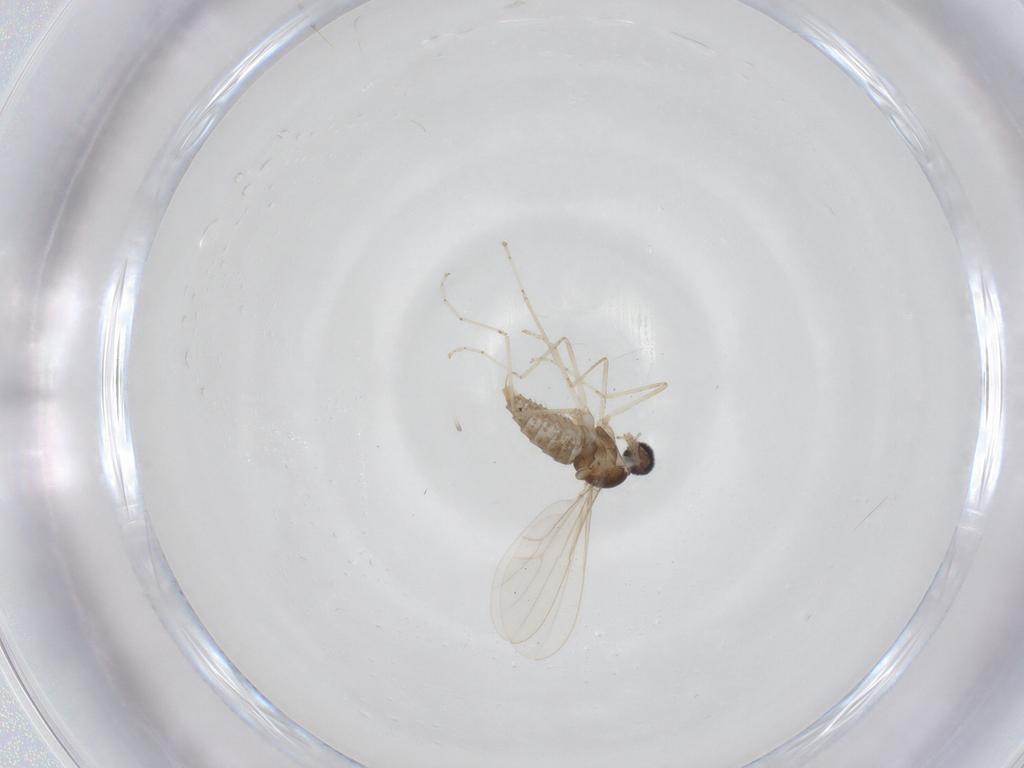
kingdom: Animalia
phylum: Arthropoda
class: Insecta
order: Diptera
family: Cecidomyiidae
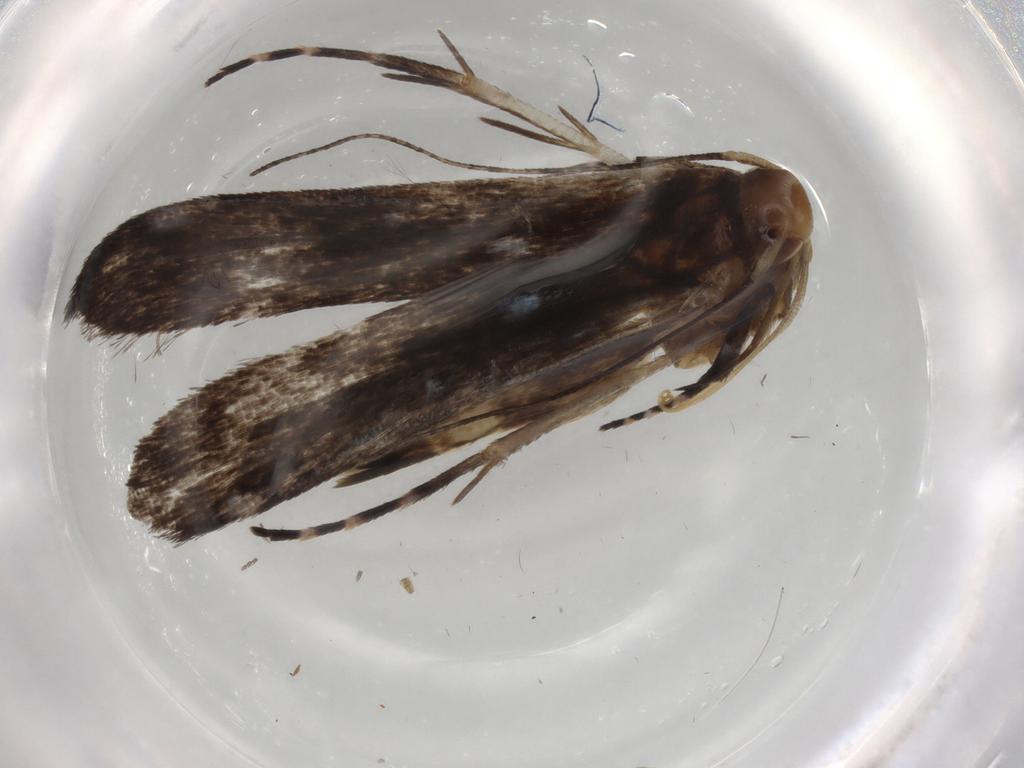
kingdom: Animalia
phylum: Arthropoda
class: Insecta
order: Lepidoptera
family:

### Work required
Rewrite the lines of all the entries as one numbered list, skipping blank lines and leaving out the pictures.

### Expected answer
1. kingdom: Animalia
2. phylum: Arthropoda
3. class: Insecta
4. order: Diptera
5. family: Cecidomyiidae
6. kingdom: Animalia
7. phylum: Arthropoda
8. class: Insecta
9. order: Lepidoptera
10. family:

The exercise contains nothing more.